→ DESCRIPTION OF THE TASK: Each record that follows should be duplicated exactly, except for its pictures.

Collected data entries

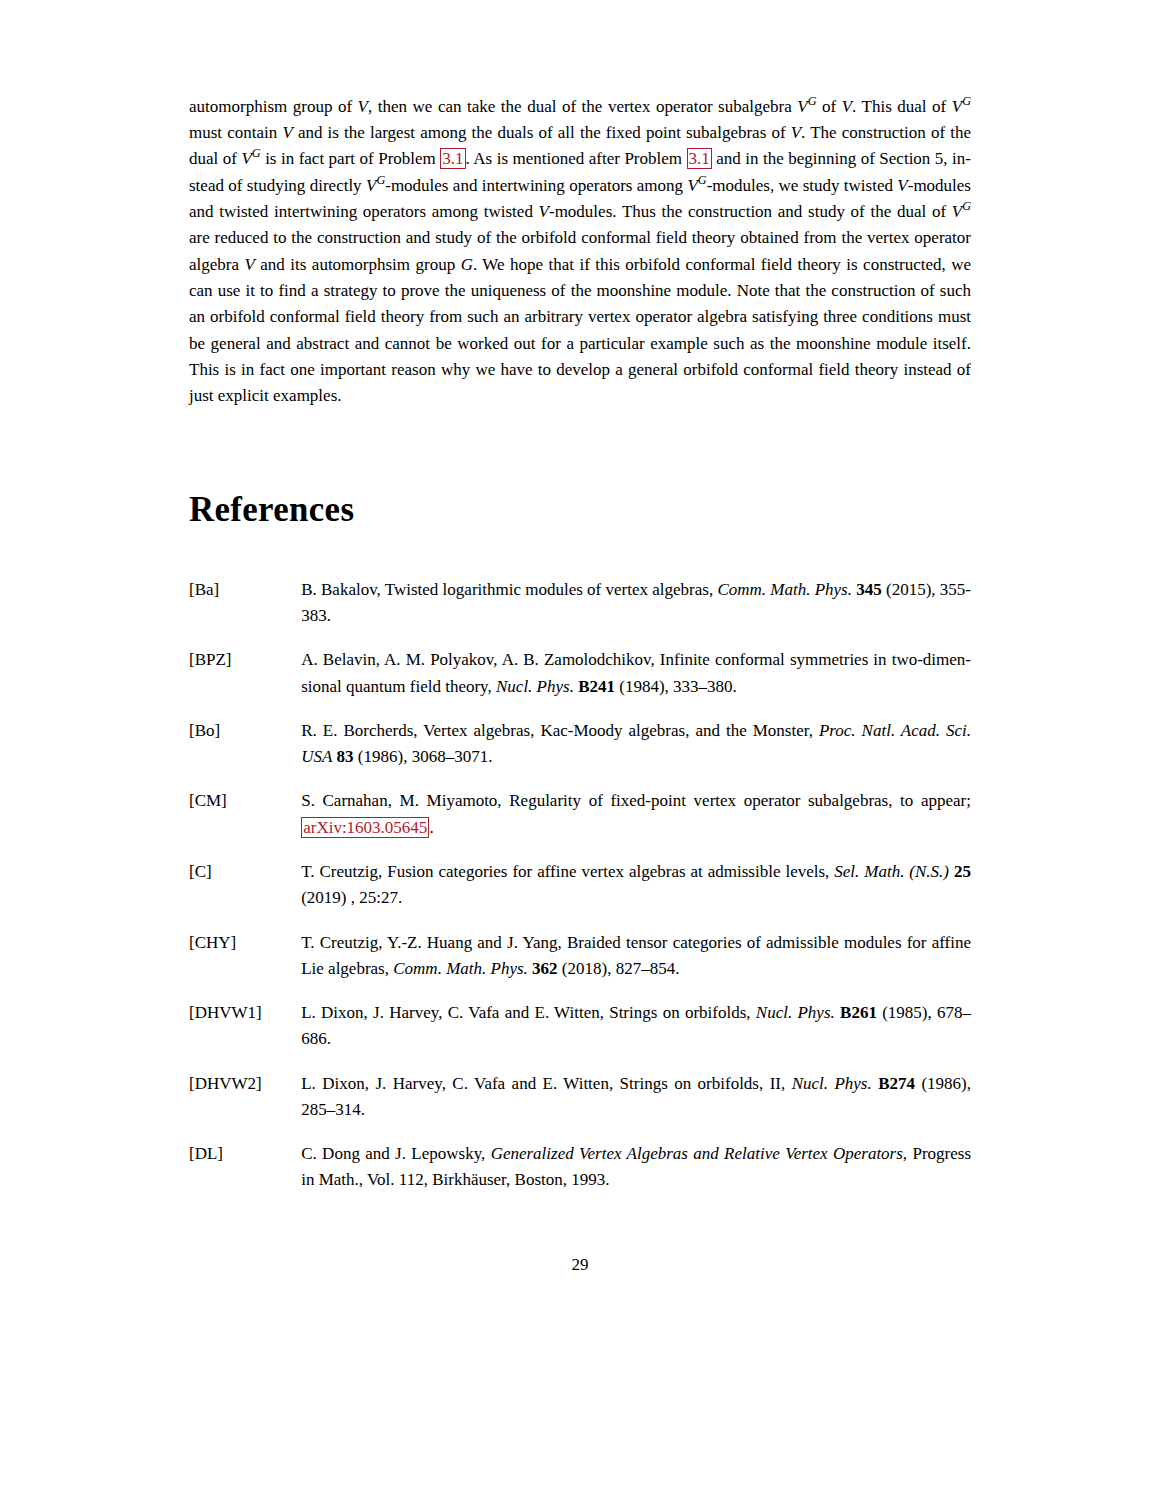automorphism group of V, then we can take the dual of the vertex operator subalgebra VG of V. This dual of VG must contain V and is the largest among the duals of all the fixed point subalgebras of V. The construction of the dual of VG is in fact part of Problem 3.1. As is mentioned after Problem 3.1 and in the beginning of Section 5, instead of studying directly VG-modules and intertwining operators among VG-modules, we study twisted V-modules and twisted intertwining operators among twisted V-modules. Thus the construction and study of the dual of VG are reduced to the construction and study of the orbifold conformal field theory obtained from the vertex operator algebra V and its automorphsim group G. We hope that if this orbifold conformal field theory is constructed, we can use it to find a strategy to prove the uniqueness of the moonshine module. Note that the construction of such an orbifold conformal field theory from such an arbitrary vertex operator algebra satisfying three conditions must be general and abstract and cannot be worked out for a particular example such as the moonshine module itself. This is in fact one important reason why we have to develop a general orbifold conformal field theory instead of just explicit examples.
References
[Ba]
B. Bakalov, Twisted logarithmic modules of vertex algebras, Comm. Math. Phys. 345 (2015), 355-383.
[BPZ]
A. Belavin, A. M. Polyakov, A. B. Zamolodchikov, Infinite conformal symmetries in two-dimensional quantum field theory, Nucl. Phys. B241 (1984), 333–380.
[Bo]
R. E. Borcherds, Vertex algebras, Kac-Moody algebras, and the Monster, Proc. Natl. Acad. Sci. USA 83 (1986), 3068–3071.
[CM]
S. Carnahan, M. Miyamoto, Regularity of fixed-point vertex operator subalgebras, to appear; arXiv:1603.05645.
[C]
T. Creutzig, Fusion categories for affine vertex algebras at admissible levels, Sel. Math. (N.S.) 25 (2019) , 25:27.
[CHY]
T. Creutzig, Y.-Z. Huang and J. Yang, Braided tensor categories of admissible modules for affine Lie algebras, Comm. Math. Phys. 362 (2018), 827–854.
[DHVW1]
L. Dixon, J. Harvey, C. Vafa and E. Witten, Strings on orbifolds, Nucl. Phys. B261 (1985), 678–686.
[DHVW2]
L. Dixon, J. Harvey, C. Vafa and E. Witten, Strings on orbifolds, II, Nucl. Phys. B274 (1986), 285–314.
[DL]
C. Dong and J. Lepowsky, Generalized Vertex Algebras and Relative Vertex Operators, Progress in Math., Vol. 112, Birkhäuser, Boston, 1993.
29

→ EXERCISE RESULT:
automorphism group of V, then we can take the dual of the vertex operator subalgebra VG of V. This dual of VG must contain V and is the largest among the duals of all the fixed point subalgebras of V. The construction of the dual of VG is in fact part of Problem 3.1. As is mentioned after Problem 3.1 and in the beginning of Section 5, instead of studying directly VG-modules and intertwining operators among VG-modules, we study twisted V-modules and twisted intertwining operators among twisted V-modules. Thus the construction and study of the dual of VG are reduced to the construction and study of the orbifold conformal field theory obtained from the vertex operator algebra V and its automorphsim group G. We hope that if this orbifold conformal field theory is constructed, we can use it to find a strategy to prove the uniqueness of the moonshine module. Note that the construction of such an orbifold conformal field theory from such an arbitrary vertex operator algebra satisfying three conditions must be general and abstract and cannot be worked out for a particular example such as the moonshine module itself. This is in fact one important reason why we have to develop a general orbifold conformal field theory instead of just explicit examples.
References
[Ba]
B. Bakalov, Twisted logarithmic modules of vertex algebras, Comm. Math. Phys. 345 (2015), 355-383.
[BPZ]
A. Belavin, A. M. Polyakov, A. B. Zamolodchikov, Infinite conformal symmetries in two-dimensional quantum field theory, Nucl. Phys. B241 (1984), 333–380.
[Bo]
R. E. Borcherds, Vertex algebras, Kac-Moody algebras, and the Monster, Proc. Natl. Acad. Sci. USA 83 (1986), 3068–3071.
[CM]
S. Carnahan, M. Miyamoto, Regularity of fixed-point vertex operator subalgebras, to appear; arXiv:1603.05645.
[C]
T. Creutzig, Fusion categories for affine vertex algebras at admissible levels, Sel. Math. (N.S.) 25 (2019) , 25:27.
[CHY]
T. Creutzig, Y.-Z. Huang and J. Yang, Braided tensor categories of admissible modules for affine Lie algebras, Comm. Math. Phys. 362 (2018), 827–854.
[DHVW1]
L. Dixon, J. Harvey, C. Vafa and E. Witten, Strings on orbifolds, Nucl. Phys. B261 (1985), 678–686.
[DHVW2]
L. Dixon, J. Harvey, C. Vafa and E. Witten, Strings on orbifolds, II, Nucl. Phys. B274 (1986), 285–314.
[DL]
C. Dong and J. Lepowsky, Generalized Vertex Algebras and Relative Vertex Operators, Progress in Math., Vol. 112, Birkhäuser, Boston, 1993.
29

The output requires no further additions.